··· SOURCE DOCUMENT
Education

Gambling and Losing the Social Security Game

Social Security And You

BY TOM MARGENAU

I have written many columns cautioning people to not play around too much with their Social Security benefits by trying to squeeze every last nickel out of their nest egg.
And I know where the compulsion to do this comes from. Senior citizens are barraged with messages in the mail, in media and online, telling them that they are missing out on thousands of dollars in benefits if they don’t employ some kind of “maximizing” strategy. And then they are encouraged to attend seminars or buy books that supposedly will tell them the secrets to this hidden treasure trove of benefits.
Essentially, the “secret” message comes down to this: Wait as long as possible to file for your benefits. If you know you are going to live into your late 80s and beyond, that might be good advice. But of course, no one really knows how long he or she is going to live. Today’s questions come from people, or from spouses of people, who gambled on their longevity and, sadly, lost that bet.
Q: My husband waited until age 70 to file for his Social Security. He died two months ago. He was 71. Since he turned 66, I had been encouraging him to file for Social Security. He never listened. He said our financial planner told him to delay filing for benefits as long as possible. That’s what he did. And look what happened! Please tell your readers that it isn’t always worth it to try to get the highest benefit possible.
······
··· ENTRIES PROVIDED
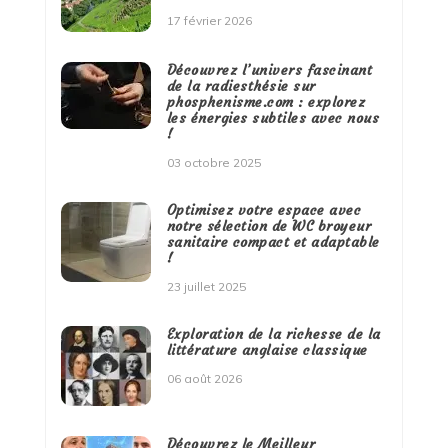
17 février 2026
Découvrez l’univers fascinant
de la radiesthésie sur
phosphenisme.com : explorez
les énergies subtiles avec nous
!
03 octobre 2025
Optimisez votre espace avec
notre sélection de WC broyeur
sanitaire compact et adaptable
!
23 juillet 2025
Exploration de la richesse de la
littérature anglaise classique
06 août 2026
Découvrez le Meilleur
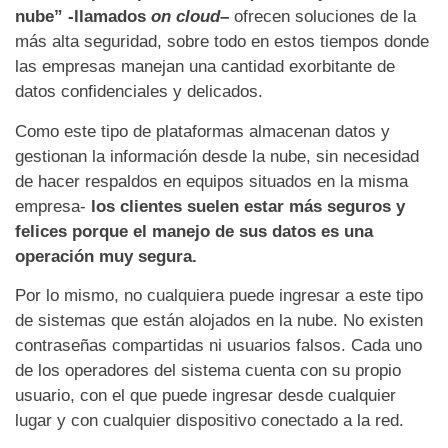
nube” -llamados
on cloud
–
ofrecen soluciones de la
más alta seguridad, sobre todo en estos tiempos donde
las empresas manejan una cantidad exorbitante de
datos confidenciales y delicados.
Como este tipo de plataformas almacenan datos y
gestionan la información desde la nube, sin necesidad
de hacer respaldos en equipos situados en la misma
empresa-
los clientes suelen estar más seguros y
felices porque el manejo de sus datos es una
operación muy segura.
Por lo mismo, no cualquiera puede ingresar a este tipo
de sistemas que están alojados en la nube. No existen
contraseñas compartidas ni usuarios falsos. Cada uno
de los operadores del sistema cuenta con su propio
usuario, con el que puede ingresar desde cualquier
lugar y con cualquier dispositivo conectado a la red.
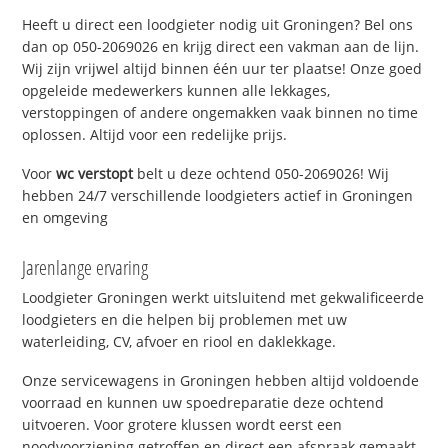
Heeft u direct een loodgieter nodig uit Groningen? Bel ons
dan op 050-2069026 en krijg direct een vakman aan de lijn.
Wij zijn vrijwel altijd binnen één uur ter plaatse! Onze goed
opgeleide medewerkers kunnen alle lekkages,
verstoppingen of andere ongemakken vaak binnen no time
oplossen. Altijd voor een redelijke prijs.
Voor
wc verstopt
belt u deze ochtend 050-2069026! Wij
hebben 24/7 verschillende loodgieters actief in Groningen
en omgeving
Jarenlange ervaring
Loodgieter Groningen werkt uitsluitend met gekwalificeerde
loodgieters en die helpen bij problemen met uw
waterleiding, CV, afvoer en riool en daklekkage.
Onze servicewagens in Groningen hebben altijd voldoende
voorraad en kunnen uw spoedreparatie deze ochtend
uitvoeren. Voor grotere klussen wordt eerst een
noodvoorziening getroffen en direct een afspraak gemaakt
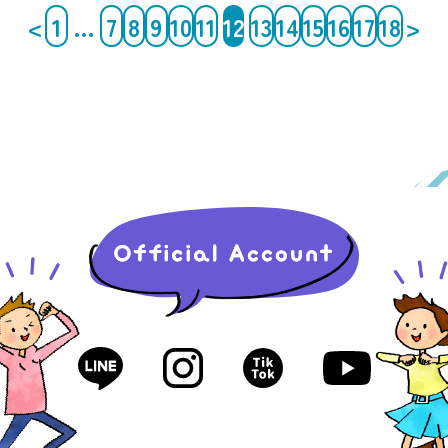
<
1
…
7
8
9
10
11
12
13
14
15
16
17
18
>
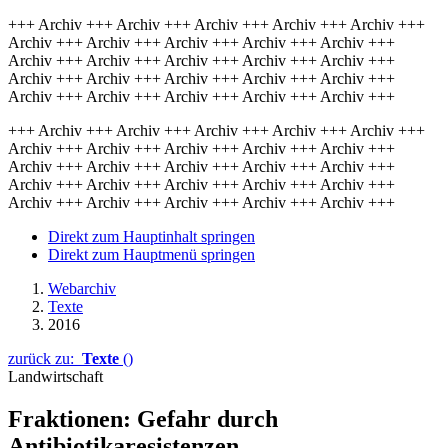
+++ Archiv +++ Archiv +++ Archiv +++ Archiv +++ Archiv +++
Archiv +++ Archiv +++ Archiv +++ Archiv +++ Archiv +++
Archiv +++ Archiv +++ Archiv +++ Archiv +++ Archiv +++
Archiv +++ Archiv +++ Archiv +++ Archiv +++ Archiv +++
Archiv +++ Archiv +++ Archiv +++ Archiv +++ Archiv +++
+++ Archiv +++ Archiv +++ Archiv +++ Archiv +++ Archiv +++
Archiv +++ Archiv +++ Archiv +++ Archiv +++ Archiv +++
Archiv +++ Archiv +++ Archiv +++ Archiv +++ Archiv +++
Archiv +++ Archiv +++ Archiv +++ Archiv +++ Archiv +++
Archiv +++ Archiv +++ Archiv +++ Archiv +++ Archiv +++
Direkt zum Hauptinhalt springen
Direkt zum Hauptmenü springen
Webarchiv
Texte
2016
zurück zu:
Texte
()
Landwirtschaft
Fraktionen: Gefahr durch
Antibiotikaresistenzen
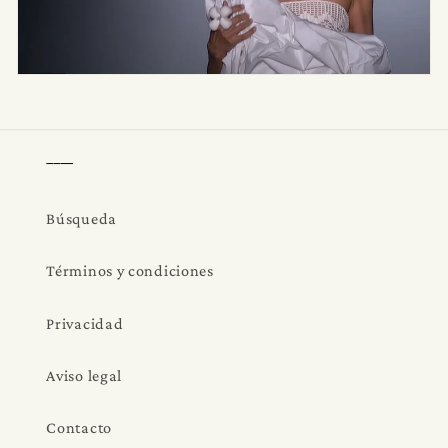
____
Búsqueda
Términos y condiciones
Privacidad
Aviso legal
Contacto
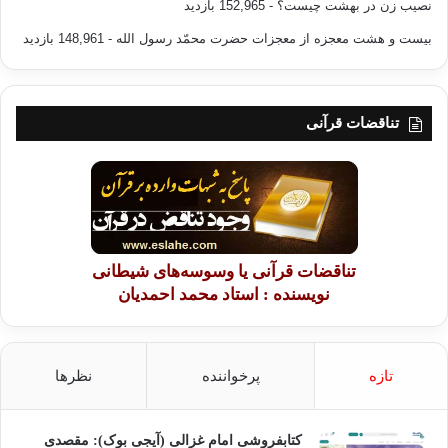
نصیب زن در بهشت چیست؟
- 152,965 بازدید
بیست و هشت معجزه از معجزات حضرت محمّد رسول الله
- 148,961 بازدید
تناقضات قرآنی
تناقضات قرآنی یا وسوسه‌های شیطانی
نویسنده : استاد محمد احمدیان
تازه
پرخواننده
نظرها
کتابفروشی امام غزالی (آیجی بوک): مقصدی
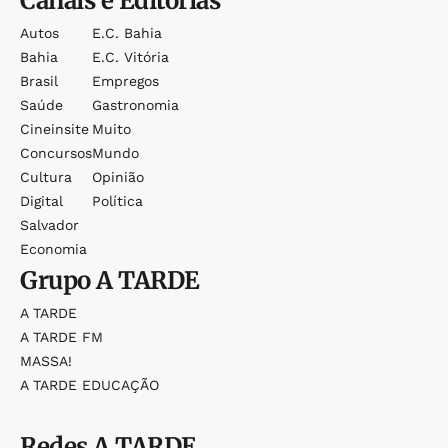
Canais e Editorias
Autos
E.c. Bahia
Bahia
E.c. Vitória
Brasil
Empregos
Saúde
Gastronomia
Cineinsite
Muito
Concursos
Mundo
Cultura
Opinião
Digital
Política
Salvador
Economia
Grupo
A TARDE
A TARDE
A TARDE FM
MASSA!
A TARDE EDUCAÇÃO
Redes
A TARDE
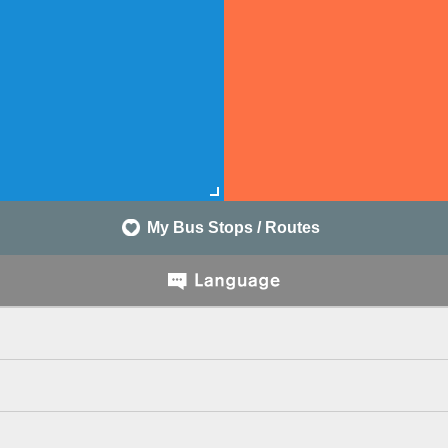
My Bus Stops / Routes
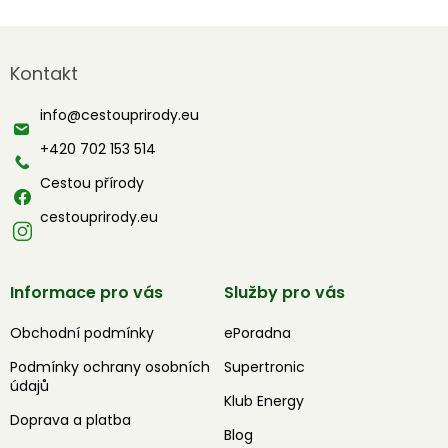
Z
á
Kontakt
p
a
info
@
cestouprirody.eu
t
í
+420 702 153 514
Cestou přírody
cestouprirody.eu
Informace pro vás
Služby pro vás
Obchodní podmínky
ePoradna
Podmínky ochrany osobních
Supertronic
údajů
Klub Energy
Doprava a platba
Blog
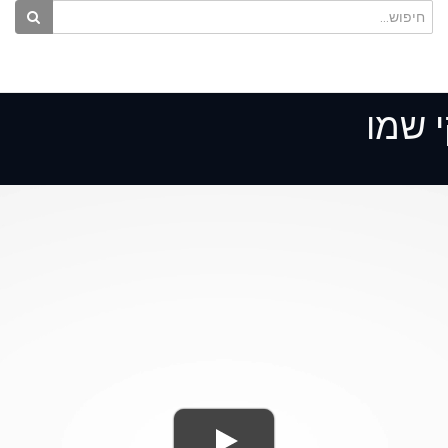
י שמו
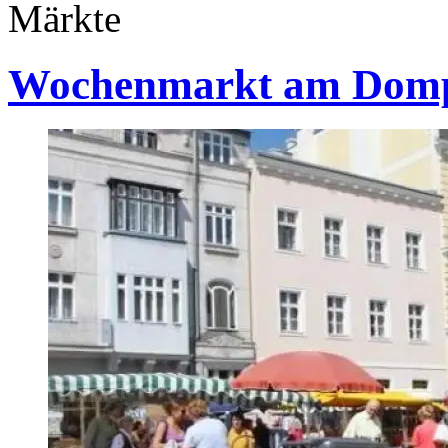
Märkte
Wochenmarkt am Domp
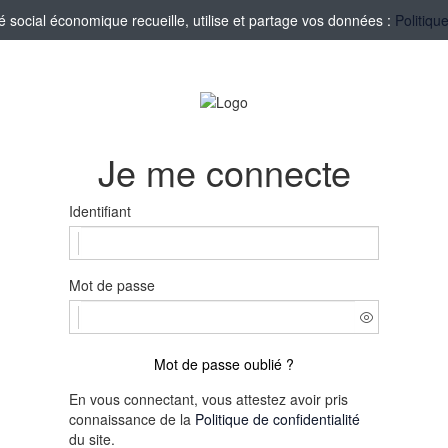
social économique recueille, utilise et partage vos données :
Politiqu
Je me connecte
Identifiant
Mot de passe
Mot de passe oublié ?
En vous connectant, vous attestez avoir pris
connaissance de la
Politique de confidentialité
du site.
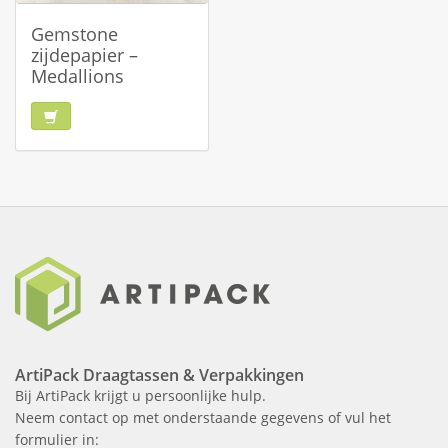
Gemstone
zijdepapier –
Medallions
ArtiPack Draagtassen & Verpakkingen
Bij ArtiPack krijgt u persoonlijke hulp.
Neem contact op met onderstaande gegevens of vul het
formulier in:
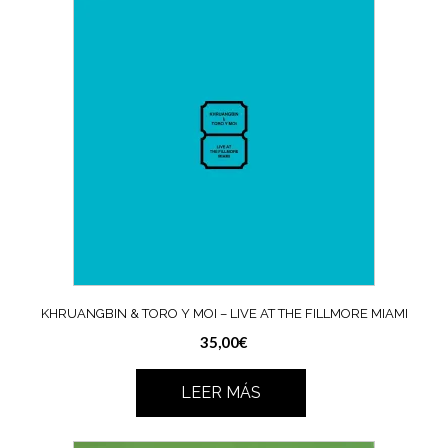
KHRUANGBIN & TORO Y MOI – LIVE AT THE FILLMORE MIAMI
35,00
€
LEER MÁS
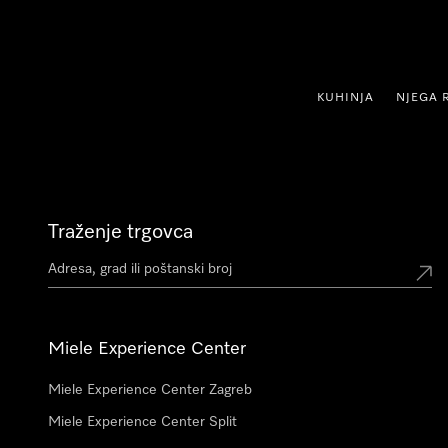
oči na sadržaj
KUHINJA
NJEGA 
Traženje trgovca
Miele Experience Center
Miele Experience Center Zagreb
Miele Experience Center Split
······
> _PROBLEM TO SOLVE_: Reproduce the Social Security column in full, word for word. Base every answer on the column alone.

> _WRITTEN REPLY_:
Education

Gambling and Losing the Social Security Game

Social Security And You

BY TOM MARGENAU

I have written many columns cautioning people to not play around too much with their Social Security benefits by trying to squeeze every last nickel out of their nest egg.
And I know where the compulsion to do this comes from. Senior citizens are barraged with messages in the mail, in media and online, telling them that they are missing out on thousands of dollars in benefits if they don’t employ some kind of “maximizing” strategy. And then they are encouraged to attend seminars or buy books that supposedly will tell them the secrets to this hidden treasure trove of benefits.
Essentially, the “secret” message comes down to this: Wait as long as possible to file for your benefits. If you know you are going to live into your late 80s and beyond, that might be good advice. But of course, no one really knows how long he or she is going to live. Today’s questions come from people, or from spouses of people, who gambled on their longevity and, sadly, lost that bet.
Q: My husband waited until age 70 to file for his Social Security. He died two months ago. He was 71. Since he turned 66, I had been encouraging him to file for Social Security. He never listened. He said our financial planner told him to delay filing for benefits as long as possible. That’s what he did. And look what happened! Please tell your readers that it isn’t always worth it to try to get the highest benefit possible.